Note that the above example contains a few symbols that are actually meta syntax, and therefore have neither meaning nor place in a real file. The <.*>s indicate placeholders for parameters:

• The names are strings, which are provided as single-word (no white space) groups of syntactically unimportant symbols (i.e. every thing except @, {, and }): they are not surrounded by quotes or any other form of delimiter.
• The other fields are non-negative integers, which may be given as decimal or hexadecimal; in either case, a K, M, or G may be appended (without intermediate white space) as a multiplier.
• Comments consist of anything one manages to enter, provided it doesn’t start a new line.

The [.*]s indicate that a portion of the file could be omitted altogether:

• Just because something is noted as optional doesn’t mean it is in every case: the answer might actually depend on which other information is—or isn’t—provided.
• The “flag” specifies the attribute or type for given section. The most important supported flag is “CBFS”, which indicates the section will contain a CBFS structure.
• In particular, it is only legal to place a (CBFS) flag on a leaf section; that is, choosing to add child sections excludes the possibility of putting a CBFS in their parent. Such flags are only used to decide where CBFS empty file headers should be created, and do not result in the storage of any additional metadata in the resulting FMAP section.

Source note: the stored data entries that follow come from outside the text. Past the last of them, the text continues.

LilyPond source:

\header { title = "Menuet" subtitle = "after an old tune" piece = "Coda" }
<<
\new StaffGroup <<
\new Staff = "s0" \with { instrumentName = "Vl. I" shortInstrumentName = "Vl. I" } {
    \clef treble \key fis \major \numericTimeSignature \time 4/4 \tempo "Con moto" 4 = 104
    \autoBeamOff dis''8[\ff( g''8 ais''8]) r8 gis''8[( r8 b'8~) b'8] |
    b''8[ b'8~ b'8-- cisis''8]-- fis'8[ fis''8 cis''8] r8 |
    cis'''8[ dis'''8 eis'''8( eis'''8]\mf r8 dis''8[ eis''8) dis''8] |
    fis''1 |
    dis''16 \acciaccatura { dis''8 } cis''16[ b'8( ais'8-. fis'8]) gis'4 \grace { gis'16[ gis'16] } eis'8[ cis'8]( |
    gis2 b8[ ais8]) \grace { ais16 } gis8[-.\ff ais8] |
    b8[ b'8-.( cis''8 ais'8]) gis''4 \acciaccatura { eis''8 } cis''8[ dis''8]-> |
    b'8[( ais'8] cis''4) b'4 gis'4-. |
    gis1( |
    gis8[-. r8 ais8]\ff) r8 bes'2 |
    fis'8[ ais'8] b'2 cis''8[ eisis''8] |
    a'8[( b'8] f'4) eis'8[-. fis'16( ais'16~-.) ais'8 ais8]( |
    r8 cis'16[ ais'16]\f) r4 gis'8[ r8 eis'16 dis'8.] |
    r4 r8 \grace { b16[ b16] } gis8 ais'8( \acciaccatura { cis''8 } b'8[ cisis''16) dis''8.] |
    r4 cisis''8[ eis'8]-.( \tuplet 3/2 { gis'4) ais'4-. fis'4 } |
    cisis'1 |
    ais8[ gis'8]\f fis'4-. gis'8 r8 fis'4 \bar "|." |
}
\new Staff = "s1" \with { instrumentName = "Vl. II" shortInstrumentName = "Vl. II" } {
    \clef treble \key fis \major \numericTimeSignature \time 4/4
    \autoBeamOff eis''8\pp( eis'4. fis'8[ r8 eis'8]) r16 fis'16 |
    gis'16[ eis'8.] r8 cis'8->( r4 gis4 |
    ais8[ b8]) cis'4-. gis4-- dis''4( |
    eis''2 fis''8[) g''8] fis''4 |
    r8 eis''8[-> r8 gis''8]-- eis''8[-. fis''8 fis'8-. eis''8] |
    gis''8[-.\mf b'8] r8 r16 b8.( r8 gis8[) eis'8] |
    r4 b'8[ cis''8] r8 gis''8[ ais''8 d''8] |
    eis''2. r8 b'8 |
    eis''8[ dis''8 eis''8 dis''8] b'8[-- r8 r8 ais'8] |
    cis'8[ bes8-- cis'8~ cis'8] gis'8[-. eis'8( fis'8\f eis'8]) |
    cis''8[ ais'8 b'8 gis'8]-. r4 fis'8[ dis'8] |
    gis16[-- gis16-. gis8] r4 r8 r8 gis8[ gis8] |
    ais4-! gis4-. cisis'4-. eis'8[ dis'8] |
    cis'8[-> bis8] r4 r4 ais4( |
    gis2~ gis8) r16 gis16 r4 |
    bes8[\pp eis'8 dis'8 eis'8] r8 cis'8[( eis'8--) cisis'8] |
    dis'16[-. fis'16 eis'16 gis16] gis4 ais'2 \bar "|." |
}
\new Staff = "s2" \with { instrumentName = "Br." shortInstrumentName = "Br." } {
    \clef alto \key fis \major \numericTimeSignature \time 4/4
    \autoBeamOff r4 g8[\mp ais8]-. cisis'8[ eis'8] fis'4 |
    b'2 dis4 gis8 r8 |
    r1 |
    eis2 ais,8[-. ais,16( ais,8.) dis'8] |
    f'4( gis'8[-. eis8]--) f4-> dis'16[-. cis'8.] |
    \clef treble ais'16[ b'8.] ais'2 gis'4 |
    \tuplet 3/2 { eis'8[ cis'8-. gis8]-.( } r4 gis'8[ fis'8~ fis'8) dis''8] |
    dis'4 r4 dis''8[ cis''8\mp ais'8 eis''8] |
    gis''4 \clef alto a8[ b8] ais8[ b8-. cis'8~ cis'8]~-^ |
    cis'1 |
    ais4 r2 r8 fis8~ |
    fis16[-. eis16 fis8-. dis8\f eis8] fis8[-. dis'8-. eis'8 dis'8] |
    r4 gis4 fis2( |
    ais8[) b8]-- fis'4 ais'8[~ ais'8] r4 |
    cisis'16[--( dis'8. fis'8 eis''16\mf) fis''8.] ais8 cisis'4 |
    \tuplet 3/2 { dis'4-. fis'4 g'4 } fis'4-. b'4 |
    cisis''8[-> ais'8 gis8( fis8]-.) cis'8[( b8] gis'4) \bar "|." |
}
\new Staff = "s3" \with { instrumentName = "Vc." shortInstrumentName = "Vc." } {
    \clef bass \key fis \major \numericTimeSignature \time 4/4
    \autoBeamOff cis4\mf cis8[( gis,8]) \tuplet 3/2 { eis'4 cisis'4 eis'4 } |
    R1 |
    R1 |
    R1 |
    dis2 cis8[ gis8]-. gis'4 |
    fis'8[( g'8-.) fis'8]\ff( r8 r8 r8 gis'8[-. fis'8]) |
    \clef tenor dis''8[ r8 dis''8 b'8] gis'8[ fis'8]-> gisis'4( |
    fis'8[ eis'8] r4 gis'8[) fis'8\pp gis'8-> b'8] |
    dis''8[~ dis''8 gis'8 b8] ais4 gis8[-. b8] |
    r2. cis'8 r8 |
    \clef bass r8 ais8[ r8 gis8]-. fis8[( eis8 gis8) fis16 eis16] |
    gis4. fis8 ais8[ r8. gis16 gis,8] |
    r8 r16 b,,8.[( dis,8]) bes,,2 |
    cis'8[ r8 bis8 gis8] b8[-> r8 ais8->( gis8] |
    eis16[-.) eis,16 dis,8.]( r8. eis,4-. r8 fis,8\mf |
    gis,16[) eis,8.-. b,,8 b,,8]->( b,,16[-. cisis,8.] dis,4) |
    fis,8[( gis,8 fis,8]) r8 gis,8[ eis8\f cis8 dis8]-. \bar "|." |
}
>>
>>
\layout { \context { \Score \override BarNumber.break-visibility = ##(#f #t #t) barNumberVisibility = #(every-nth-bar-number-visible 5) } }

Additionally, it’s important to note these properties of the overall file and its values:

• Other than within would-be strings and numbers, white space is ignored. It goes without saying that such power comes with responsibility, which is why this sentence is here.
• Although the section name must be globally unique, one of them may (but is not required to) match the image name.
• It is a syntax error to supply a number (besides 0) that begins with the character 0, as there is no intention of adding octals to the mix.
• The image’s memory address should be present on (and only on) layouts for memory-mapped chips.
• Although it may be evident from above, all section offsets are relative only to the immediate parent. There is no way to include an absolute offset (i.e. from the beginning of flash), which means that it is “safe” to reorder the sections within a particular level of nesting, as long as the change doesn’t cause their positions and sizes to necessitate overlap or zero sizes.
• A section with omitted offset is assumed to start at as low a position as possible (with no consideration of alignment) and one with omitted size is assumed to fill the remaining space until the next sibling or before the end of its parent.
• It’s fine to omit any section’s offset, size, or both, provided its position and size are still unambiguous in the context of its sibling sections and its parent’s size. In particular, knowledge of one .*section ‘s children or the sections’ common parent’s siblings will not be used for this purpose.
• Although sections are not required to have children, the flash chip as a whole must have at least one.
• Though the braces after sections may be omitted for those that have no children, if they are present, they must contain at least one child.

To see the formal description of the language, please refer to the Lex and Yacc files: fmd_scanner.l and fmd_scanner.y.